If there is one thing chart patterns are known for, it’s their uncanny ability to help technical analysts in their quest to maximize profits while minimizing risk. If there’s one thing they’re not known for; it’s their ability to come up with creative descriptors for their patterns. The triple tops and bottoms pattern is a perfect example of this lack of moniker-driven forethought. However, what the chart pattern lacks in name-based creativity, it more than makes up for in overall effectiveness.
The Patterns at a Glance
Triple tops and triple bottoms are both reversal patterns formed when a security tries to move past a key level of resistance or support that coincides with the direction of the prevailing trend. The pattern that is created is representative of the market’s attempt to shift a stock in a particular direction. After three failed attempts – which is where the peaks or bottoms come from – the investors behind the push punt and the opposing group takes over the stock.
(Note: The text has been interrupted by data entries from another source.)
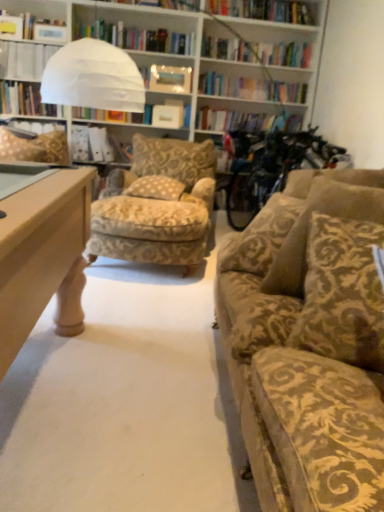
Question: Is beige damask pillow at center, the 2th pillow when ordered from left to right, in front of or behind gold-patterned fabric chair at center in the image?

Choices:
 (A) front
 (B) behind

Answer: (B)

Question: Is beige damask pillow at center, the 2th pillow viewed from the back, wider or thinner than gold-patterned fabric chair at center?

Choices:
 (A) thin
 (B) wide

Answer: (A)

Question: Which of these objects is positioned closest to the gold damask pillow at left, positioned as the first pillow in left-to-right order?

Choices:
 (A) white paper bag at center, which is the 1th book from right to left
 (B) velvet gold pillow at right, arranged as the third pillow when viewed from the back
 (C) beige damask pillow at center, which appears as the 3th pillow when viewed from the front
 (D) gold-patterned fabric chair at center
 (E) white paper at upper left, marked as the first book in a left-to-right arrangement

Answer: (A)

Question: Estimate the real-world distances between objects in this image. Which object is closer to the beige damask pillow at center, the 2th pillow viewed from the back?

Choices:
 (A) white paper at upper left, marked as the 2th book in a right-to-left arrangement
 (B) velvet gold-patterned couch at right
 (C) gold-patterned fabric chair at center
 (D) gold damask pillow at left, the fourth pillow viewed from the right
 (E) velvet gold pillow at right, positioned as the 2th pillow in front-to-back order

Answer: (C)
In the event of a triple top, the buyers give up, and the sellers take over. In the event of a triple bottom, the opposite is true. As such, the triple top is considered to be a bearish reversal pattern, whereas a triple bottom is considered to be a bullish one.
Triple Top Patterns
In the event of a triple top pattern, it is formed when an upward trending security tests a similar level of resistance three times without successfully breaking through the trendline. Every time it tests the resistance level, it drops to a similar degree of support. The pattern completes itself once the security falls through the support. When this happens, the price is then expected to move toward a downward trend.
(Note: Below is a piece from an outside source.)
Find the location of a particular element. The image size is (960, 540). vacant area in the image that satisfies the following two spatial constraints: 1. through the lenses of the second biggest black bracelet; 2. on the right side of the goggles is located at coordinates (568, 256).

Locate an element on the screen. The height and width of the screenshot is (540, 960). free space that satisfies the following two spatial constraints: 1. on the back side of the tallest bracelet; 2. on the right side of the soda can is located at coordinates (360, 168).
The first step that ultimately gets the pattern rolling is the formation of a new high in an uptrend that is delayed due to selling pressure. This delay causes a level of resistance to form. The selling pressure then causes the price to drop until it finds a support level, which is created by buyers moving back into the stock. The buying causes the stock price to surge back up to the area of resistance the market it previously saw. When it gets to the level, the sellers take over and knock the stock back to its support level. This see-saw battle repeats itself for the third time but ends when the buyers throw in the towel against the security. This allows the sellers to rule the stock, and this causes a breakthrough past the support level. When this happens, the stock is expected to trend downward.
Triple Bottom Patterns
As one may guess, triple bottom patterns act as a mirror image of sorts about triple top patterns. The difference is that all of the metrics that define the triple top pattern are flipped. There is a give-and-take between a stock’s buyers and sellers that last three rounds, but in this case, the sellers are the ones that throw in the towel and the buyers take over the stock. This takeover allows the stock to break through the level of resistance and moves the trade to an upward trend.
The Difficulty of Spotting the Pattern
It may be easy to spot a triple top or triple bottom pattern after the fact. It can be tough to spot in the early stages of its formation. The reason for this is because it looks very similar to a double top pattern in its early stages. Because of this, the investor may end up reading the chart and plotting strategies around the chart incorrectly.
The one rule of thumb to help mitigate this error from an investor’s standpoint is to wait to enter the stock until after it most past the resistance level. If not, the stock could just end up being range-bound, where it could be stuck for quite a bit of time. In other words, patience is the key here.
What is the Purpose Behind These Patterns?
The big significance behind the triple top and triple bottom formations is that an established trend has landed on a major section of either support or resistance, which ultimately stops the trend’s capacity to move forward. This indicates that the pressure from either buying or selling – the very thing that’s propping up the trend in the first place – is starting to weaken. It also serves as a signal to the investor that the other side of the investment coin is starting to gain momentum.
In other words, both chart patterns signify a shift in the stock’s supply and demand as well as the balance between those that want to buy a stock and those that want to sell a stock. When the reversal signal is formed in a triple top chart, for instance, there’s a shift away from buyers trying to push the stock past the line of resistance to sellers intent on moving the stock downward. When the reversal signal is formed in a triple bottom chart, the shift pulls from the sellers that want to drive the stock past the line of support and favors buyers that want to push the stock to an upward trend.
Using Triple Top and Triple Bottom Patterns Wisely
As is the case with all chart patterns, triple top, and triple bottom patterns can be great ways to pick out potential trends, but they aren’t pure indicators of guaranteed gains. The market is not without its odd quirks, and these quirks can turn something that looks like a sure-fire moneymaker into a money pit that can catch not-so-savvy investors off-guard. Therefore, technical analysts that are intent on using triple top and triple bottom patterns as an investment tool would be wise to use them with this caution-fueled provision in mind.
With that being said, these dual patterns can provide a tremendous measure of insight for technical analysts as they seek to up the chances of turning a profit while simultaneously lowering the chances of risk. In other words, these charts and their predictive nature give investors the chance to invest their funds in a much wiser, more thoughtful manner.